Pour comprendre la vision et les ambitions portées par l’Earth Species Project, il faut d’abord se pencher sur les personnalités qui ont lancé cet organisme singulier en 2017. Brit Selvitelle et Aza Raskin sont les représentants de la nouvelle génération d’entrepreneurs dans la Silicon Valley. Le premier est connu pour avoir fait partie de l’équipe fondatrice de Twitter. Le second bénéficie d’une notoriété encore plus grande dans le petit monde de la tech. D’abord parce qu’il est le fils de l’homme qui lança le premier Macintosh dans les années 1970. Ensuite parce qu’il a créé de nombreuses start-ups dans les années 2000. Et enfin car Aza Raskin a largement contribué à façonner nos usages numériques actuels, en créant le concept de scroll infini, adopté aujourd’hui par tous les réseaux sociaux.

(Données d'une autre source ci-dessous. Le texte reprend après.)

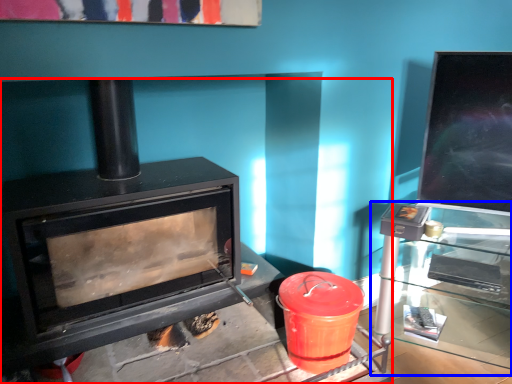
Question: Which object appears farthest to the camera in this image, wood burning stove (highlighted by a red box) or table (highlighted by a blue box)?

Choices:
 (A) wood burning stove
 (B) table

Answer: (B)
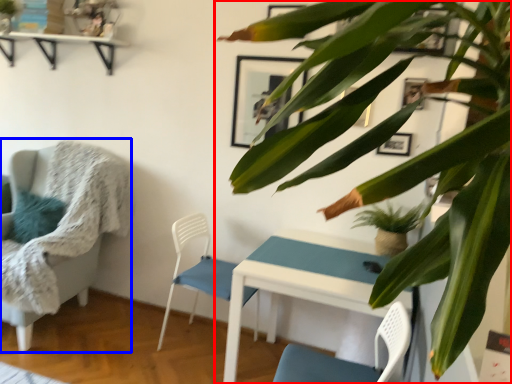
Question: Which of the following is the closest to the observer, houseplant (highlighted by a red box) or chair (highlighted by a blue box)?

Choices:
 (A) houseplant
 (B) chair

Answer: (A)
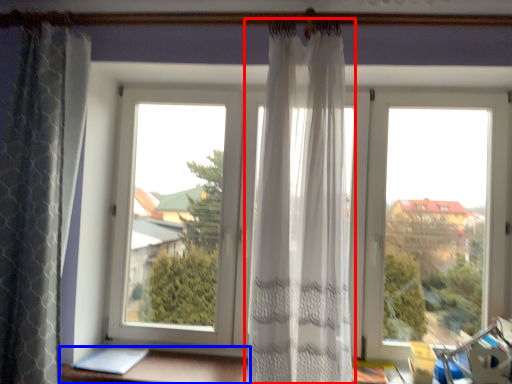
Question: Which object is further to the camera taking this photo, curtain (highlighted by a red box) or furniture (highlighted by a blue box)?

Choices:
 (A) curtain
 (B) furniture

Answer: (B)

Mais depuis quelques années, Aza Raskin semble s’être éloigné de l’univers mercantile des Big Tech pour adopter une posture plus technocritique : il s’est excusé publiquement pour l’invention du scroll, a fait une apparition dans le documentaire Derrière nos écrans de fumée (2020) aux côtés d’un autre « repenti », Tristan Harris, s’est affublé d’une photo de profil où il enlace une poule, et communique presque exclusivement autour de son organisme à but non lucratif dédié à la protection de la nature : l’Earth Species Project. 
Une trajectoire atypique pour un acteur central dans son milieu, qu’Olivier Alexandre a croisé au cours de sa vaste enquête sociologique en terre californienne ayant débouché sur la publication du livre La Tech, quand la Silicon Valley refait le monde (Seuil, 2023) : « Aza Raskin correspond à la figure du visionnaire dans la Silicon Valley, explique-t-il. C’est un homme qui parvient très bien à transformer des éléments abstraits en métaphores, en story-telling. Il est aussi capable, à partir d’un moment technologique déterminé, de se projeter à très long terme avec un arc narratif extrêmement construit. »

IA inter-espèces
Pour porter sa « vision » dans les médias, Aza Raskin s’appuie sur un story-telling bien rôdé : c’est en écoutant à la radio un reportage sur le langage des singes en 2013 qu’il aurait pris conscience de l’opportunité du machine learning pour nous aider à décoder le langage animal. Et l’essor de l’IA générative au cours des derniers mois semble lui avoir donné raison : en témoigne la prolifération de projets de recherche scientifique liés au monde animal qui annoncent aujourd’hui s’appuyer sur l’intelligence artificielle. 
« Dans le monde de la recherche en 2024, on a tendance à utiliser le mot « intelligence artificielle » pour obtenir des financements », nuance Olivier Adam, chercheur bio-acousticien qui travaille sur les cris des cétacés depuis plus de vingt ans. « Après, ce qui est vrai, c’est que le machine learning nous permet d’analyser de plus grandes bases de données et de pouvoir se pencher sur des détails plus fins qu’auparavant, et ce serait dommage de se priver de ces outils. »
« Tant qu’on n’aura pas vraiment compris le langage animalier, il n’y aura pas d’interaction, pas de réel échange »
Olivier Adam, chercheur bio-acousticien

C’est en proposant un soutien technique et financier à des chercheurs en échange de l’ouverture de leurs données que l’Earth Species Project avance sur le chemin du décodage du langage animal grâce à l’IA. L’organisme soutient ainsi une multitude de projets (portant sur des espèces aussi diverses que les corneilles, les baleines à bosse ou les dauphins) et annonce avoir noué plus de quarante partenariats avec des universités et des centres de recherche à travers le monde pour obtenir l’accès à leurs bases de données liées au comportement et au langage animalier.

« On sélectionne les espèces que nous étudions en fonction de divers facteurs : le degré de sociabilité des espèces, mais aussi la quantité et la qualité des données disponibles, pour être certain que ces données puissent être utilisées pour entraîner les modèles d’apprentissage automatique », explique Jane Lawton, directrice de l’impact au sein de l’Earth Species Project.